--- Work instruction ---
The listing that follows should be copied in full and exactly, with no pictures.

--- Information provided ---
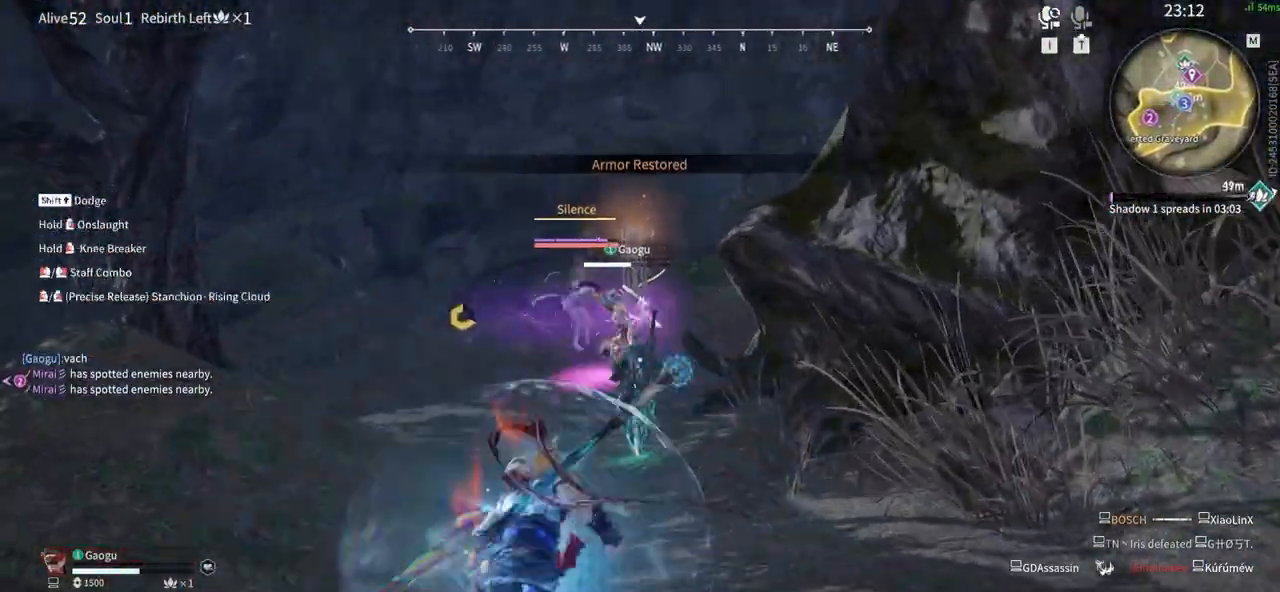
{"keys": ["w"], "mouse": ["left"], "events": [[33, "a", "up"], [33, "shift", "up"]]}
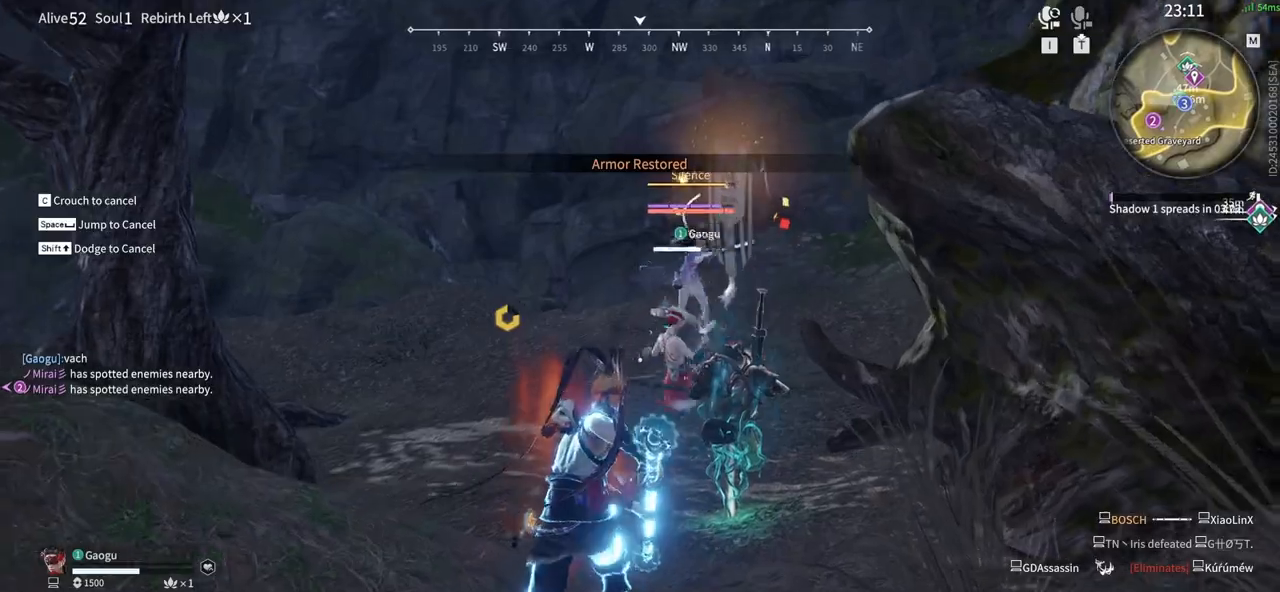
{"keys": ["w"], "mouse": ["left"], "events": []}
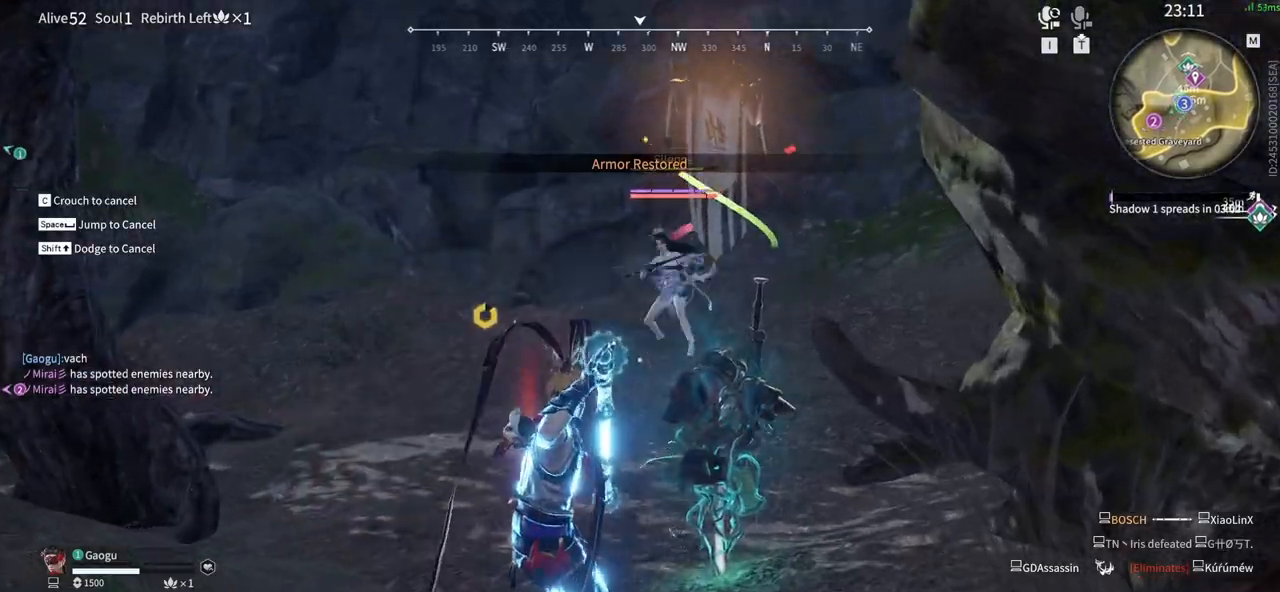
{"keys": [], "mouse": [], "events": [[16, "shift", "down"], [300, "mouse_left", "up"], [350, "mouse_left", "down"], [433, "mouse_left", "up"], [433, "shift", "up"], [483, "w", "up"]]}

--- Task output ---
{"keys": ["w"], "mouse": ["left"], "events": [[33, "a", "up"], [33, "shift", "up"]]}
{"keys": ["w"], "mouse": ["left"], "events": []}
{"keys": [], "mouse": [], "events": [[16, "shift", "down"], [300, "mouse_left", "up"], [350, "mouse_left", "down"], [433, "mouse_left", "up"], [433, "shift", "up"], [483, "w", "up"]]}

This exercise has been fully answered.